Während sie Feuer am Herd machte, um Kaffee zu kochen, kam ihr Ehemann hereingeschlurft.

„Sind Sie es, Herr Lee?“, fragte der Teestubenbesitzer. Er war blind. 

Hun blickte in das Gesicht des Teestubenwirtes. Eine gerade Nase und wohlgeformte Lippen. Lippen, die ihren Ausdruck verloren hatten, als ob sie nie gelächelt hätten.

„Alles in Ordnung?“, fragte Hun. 

„Na ja, geht so“, antwortete der Wirt. 

Auch Hun wusste, dass es ihnen so sonderlich gut nicht ging. Den beiden, die sich Erinnerungen wie Medizin in den Tee bröselten und traurig und einsam dahinlebten.

 

Auch gestern Abend hatte er im Hintergrund wieder die Zigeunerweisen gehört. 
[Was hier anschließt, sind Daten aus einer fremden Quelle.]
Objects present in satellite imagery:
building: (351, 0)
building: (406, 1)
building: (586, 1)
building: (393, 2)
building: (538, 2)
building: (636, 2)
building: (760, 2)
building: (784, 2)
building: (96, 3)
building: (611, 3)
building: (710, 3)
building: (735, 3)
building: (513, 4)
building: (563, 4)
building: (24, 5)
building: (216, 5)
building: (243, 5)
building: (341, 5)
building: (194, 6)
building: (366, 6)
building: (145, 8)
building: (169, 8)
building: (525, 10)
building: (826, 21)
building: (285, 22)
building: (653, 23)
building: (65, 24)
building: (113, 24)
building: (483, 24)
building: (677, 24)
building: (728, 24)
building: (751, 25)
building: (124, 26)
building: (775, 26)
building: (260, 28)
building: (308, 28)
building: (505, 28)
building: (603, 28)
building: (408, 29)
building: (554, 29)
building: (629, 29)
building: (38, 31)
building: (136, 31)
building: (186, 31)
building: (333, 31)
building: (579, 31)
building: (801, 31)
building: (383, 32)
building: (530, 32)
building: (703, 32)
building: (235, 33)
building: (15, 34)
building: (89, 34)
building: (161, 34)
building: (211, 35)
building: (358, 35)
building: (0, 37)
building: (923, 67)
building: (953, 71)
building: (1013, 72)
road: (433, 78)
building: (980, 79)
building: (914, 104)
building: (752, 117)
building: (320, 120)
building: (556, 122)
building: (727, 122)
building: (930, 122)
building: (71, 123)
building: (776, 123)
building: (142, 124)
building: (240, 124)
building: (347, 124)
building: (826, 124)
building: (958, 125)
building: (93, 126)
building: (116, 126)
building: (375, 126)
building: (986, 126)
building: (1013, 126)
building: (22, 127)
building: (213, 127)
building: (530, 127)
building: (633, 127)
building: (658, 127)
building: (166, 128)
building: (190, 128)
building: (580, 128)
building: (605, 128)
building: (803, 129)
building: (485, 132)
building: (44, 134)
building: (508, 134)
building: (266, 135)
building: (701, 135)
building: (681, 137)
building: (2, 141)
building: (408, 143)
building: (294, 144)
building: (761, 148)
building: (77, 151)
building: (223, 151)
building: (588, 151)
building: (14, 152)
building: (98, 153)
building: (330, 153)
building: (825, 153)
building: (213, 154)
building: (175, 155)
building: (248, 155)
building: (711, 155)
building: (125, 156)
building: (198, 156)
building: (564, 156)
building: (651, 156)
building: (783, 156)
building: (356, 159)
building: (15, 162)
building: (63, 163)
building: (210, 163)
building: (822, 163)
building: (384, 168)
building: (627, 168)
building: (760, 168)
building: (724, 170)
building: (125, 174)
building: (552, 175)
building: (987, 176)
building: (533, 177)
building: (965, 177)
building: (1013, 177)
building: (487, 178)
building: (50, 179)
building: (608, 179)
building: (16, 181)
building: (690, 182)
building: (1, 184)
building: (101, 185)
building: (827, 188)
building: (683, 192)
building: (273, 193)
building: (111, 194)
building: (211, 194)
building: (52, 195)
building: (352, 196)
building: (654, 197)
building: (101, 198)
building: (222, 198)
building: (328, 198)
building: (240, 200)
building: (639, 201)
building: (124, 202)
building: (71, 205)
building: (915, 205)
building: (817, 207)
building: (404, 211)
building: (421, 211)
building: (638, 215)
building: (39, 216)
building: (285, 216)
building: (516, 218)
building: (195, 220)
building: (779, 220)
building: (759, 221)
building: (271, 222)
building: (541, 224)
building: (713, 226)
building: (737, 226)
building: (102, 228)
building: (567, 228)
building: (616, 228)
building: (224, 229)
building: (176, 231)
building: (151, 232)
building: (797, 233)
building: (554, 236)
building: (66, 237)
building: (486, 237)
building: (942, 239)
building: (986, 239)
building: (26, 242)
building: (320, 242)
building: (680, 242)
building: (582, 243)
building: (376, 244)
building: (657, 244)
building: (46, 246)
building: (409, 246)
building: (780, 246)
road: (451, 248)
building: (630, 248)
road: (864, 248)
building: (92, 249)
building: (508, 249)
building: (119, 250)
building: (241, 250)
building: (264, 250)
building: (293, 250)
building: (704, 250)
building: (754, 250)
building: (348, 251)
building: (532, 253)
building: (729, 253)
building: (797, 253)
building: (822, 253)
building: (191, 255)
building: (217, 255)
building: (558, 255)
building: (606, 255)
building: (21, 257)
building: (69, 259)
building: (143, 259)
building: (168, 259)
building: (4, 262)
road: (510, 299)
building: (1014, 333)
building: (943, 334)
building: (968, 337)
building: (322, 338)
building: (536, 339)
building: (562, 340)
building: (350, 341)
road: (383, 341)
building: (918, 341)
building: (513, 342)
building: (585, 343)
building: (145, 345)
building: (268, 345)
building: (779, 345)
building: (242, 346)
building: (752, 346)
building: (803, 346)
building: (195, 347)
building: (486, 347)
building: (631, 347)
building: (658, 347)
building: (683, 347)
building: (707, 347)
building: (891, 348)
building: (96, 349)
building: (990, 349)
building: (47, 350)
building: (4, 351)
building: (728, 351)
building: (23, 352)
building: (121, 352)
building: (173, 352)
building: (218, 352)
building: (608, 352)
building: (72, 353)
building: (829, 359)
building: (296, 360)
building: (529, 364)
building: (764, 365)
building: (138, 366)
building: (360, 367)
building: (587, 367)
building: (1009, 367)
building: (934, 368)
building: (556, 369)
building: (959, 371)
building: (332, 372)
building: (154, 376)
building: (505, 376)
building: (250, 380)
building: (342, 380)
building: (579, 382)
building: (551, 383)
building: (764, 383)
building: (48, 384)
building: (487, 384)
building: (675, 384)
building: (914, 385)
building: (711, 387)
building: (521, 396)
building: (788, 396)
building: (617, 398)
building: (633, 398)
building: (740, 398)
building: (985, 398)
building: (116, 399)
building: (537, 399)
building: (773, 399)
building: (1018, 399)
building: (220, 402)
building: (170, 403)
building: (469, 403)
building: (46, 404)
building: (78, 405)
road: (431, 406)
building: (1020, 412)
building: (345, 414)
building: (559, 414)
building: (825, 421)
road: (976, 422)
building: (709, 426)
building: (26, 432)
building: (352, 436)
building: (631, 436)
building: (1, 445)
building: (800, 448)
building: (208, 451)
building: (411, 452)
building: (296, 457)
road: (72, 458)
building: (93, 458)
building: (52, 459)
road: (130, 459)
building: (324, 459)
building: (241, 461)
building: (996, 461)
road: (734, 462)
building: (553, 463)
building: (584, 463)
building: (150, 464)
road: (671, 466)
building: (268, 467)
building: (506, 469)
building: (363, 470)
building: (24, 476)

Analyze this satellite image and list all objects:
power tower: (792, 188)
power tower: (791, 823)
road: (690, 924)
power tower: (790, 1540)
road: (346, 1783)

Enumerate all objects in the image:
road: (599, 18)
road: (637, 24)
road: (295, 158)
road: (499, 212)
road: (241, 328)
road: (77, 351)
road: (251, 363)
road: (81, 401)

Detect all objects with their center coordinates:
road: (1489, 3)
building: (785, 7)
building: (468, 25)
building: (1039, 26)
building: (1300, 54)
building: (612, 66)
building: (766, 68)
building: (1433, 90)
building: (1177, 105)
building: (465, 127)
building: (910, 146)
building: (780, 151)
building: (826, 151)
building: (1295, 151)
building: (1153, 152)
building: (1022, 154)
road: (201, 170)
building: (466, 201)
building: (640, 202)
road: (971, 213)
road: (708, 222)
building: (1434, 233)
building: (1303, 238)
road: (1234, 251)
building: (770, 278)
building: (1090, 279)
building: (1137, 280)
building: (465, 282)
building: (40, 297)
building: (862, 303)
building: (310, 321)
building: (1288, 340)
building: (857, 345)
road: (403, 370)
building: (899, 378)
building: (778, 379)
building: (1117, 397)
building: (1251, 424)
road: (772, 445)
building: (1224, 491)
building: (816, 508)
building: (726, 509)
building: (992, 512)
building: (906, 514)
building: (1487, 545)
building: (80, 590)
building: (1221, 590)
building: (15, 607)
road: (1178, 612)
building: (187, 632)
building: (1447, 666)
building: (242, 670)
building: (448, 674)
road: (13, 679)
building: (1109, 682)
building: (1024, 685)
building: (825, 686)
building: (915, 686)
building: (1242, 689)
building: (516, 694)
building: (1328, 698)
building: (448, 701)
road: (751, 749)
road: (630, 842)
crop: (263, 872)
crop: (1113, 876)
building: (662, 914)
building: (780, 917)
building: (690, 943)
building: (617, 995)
Wenn die Lichter an den beiden Leuchttürmen der Insel aufleuchteten und zwei lange rote und blaue Bänder auf der Wasseroberfläche zurückließen, drang der Klang des Saxophons in Richtung des ruhigen Nachthimmels. Das traurige, heisere Geräusch drängte seine Gedanken in die Vergangenheit. Immer, wenn er abends den verhauchten Saxophonklang gehört hatte, ohne zu wissen, wer da spielte, stand er reglos an der Verandasäule seines Hauses gelehnt und starrte in den Sternenhimmel. 

 



Lee Beom-seon (1920-1982) gewann unter anderem 1961 den Dongin-Literaturpreis. Seine Erzählung „Die Möwe“ entstand im Jahre 1958.